EXERCISE DESCRIPTION >>
Copy everything from "The Board members" down to "lot of profit." in the passage on Gulf Oil in Angola below.
===== DOCUMENT SECTION =====
Moreover, the Portugese consolidated their pacification program for the colonies. In late 1961, they abolished the distinction between "civilized" and "non-civilized" Angolans, and announced some further reforms in their labor codes. Bolstered with American arms, capital investment and dollar exchange from multinational corporations, and American economic credits. Portugese colonialism entered the twentieth century, with its own strategic hamlets programs, and napalm, and defoliants.
THERE ARE thirty American corporations now operating in Angola. The largest enterprise is that of the Gulf Oil Corporation, whose Cabinda exploration-disrupted in 1961 by the popular uprising-has paid off very handsomely. In 1966, huge reserves of high quality oil were discovered, and by 1971, production had reached 150,000 barrels per day. Gulf had invested $150 million in exploration, construction and production outlays, and is now considering building a $100 million deep water port to service the oil fields.
The Board members of Gulf Oil are not stupid. They knew from the first that there would be public opposition to their economic links with the Portugese colonialists. They went ahead because, in the words of Cabinda Gulf manager Robert F. Ward, the Cabinda oil strike is "one of the major growth areas of the Corporation." The Cabinda fields are estimated to have reserves of at least 300 million tons, and they will gush at the rate of 150,000 barrels a day for forty years. And given the low labor costs if Portugese rule continues, that will add up to a lot of profit.
Gulf has rewarded Portugal quite dearly for the Cabinda concession. According to a "Working Copy" of the Cabinda Gulf contract of 1966, as amended in 1969 and 1971, which was submitted to a United Nations investigating committee, payments to Portugal totalled $11 million in 1969, rose to $16 million in 1970, and are projected by United Church of Christ officials to rise to between $33 million and $50 million this year.
===== DATA SECTION =====
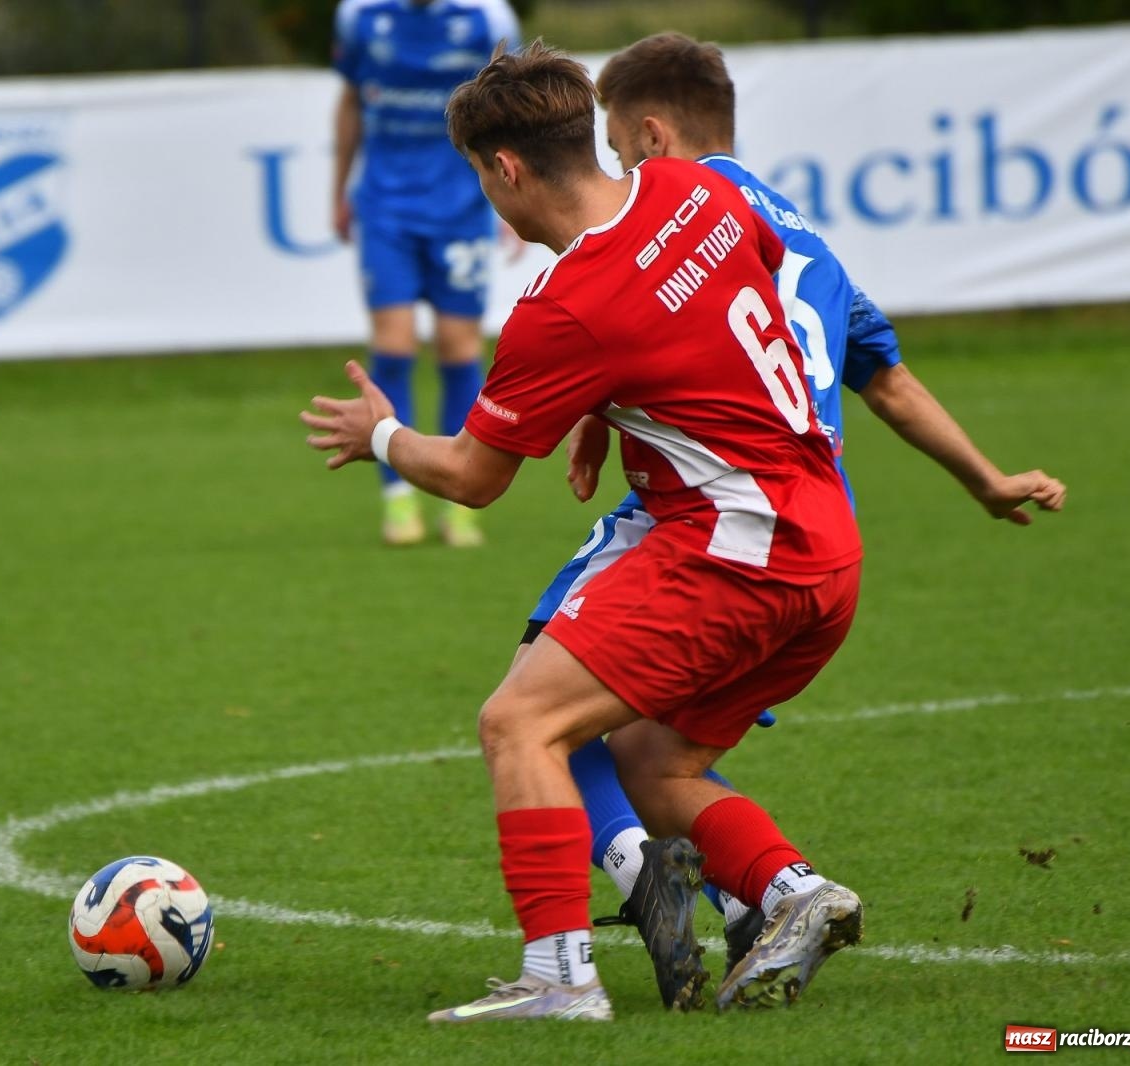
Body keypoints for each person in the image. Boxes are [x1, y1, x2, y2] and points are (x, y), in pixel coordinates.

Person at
=====
TASK RESPONSE >>
The Board members of Gulf Oil are not stupid. They knew from the first that there would be public opposition to their economic links with the Portugese colonialists. They went ahead because, in the words of Cabinda Gulf manager Robert F. Ward, the Cabinda oil strike is "one of the major growth areas of the Corporation." The Cabinda fields are estimated to have reserves of at least 300 million tons, and they will gush at the rate of 150,000 barrels a day for forty years. And given the low labor costs if Portugese rule continues, that will add up to a lot of profit.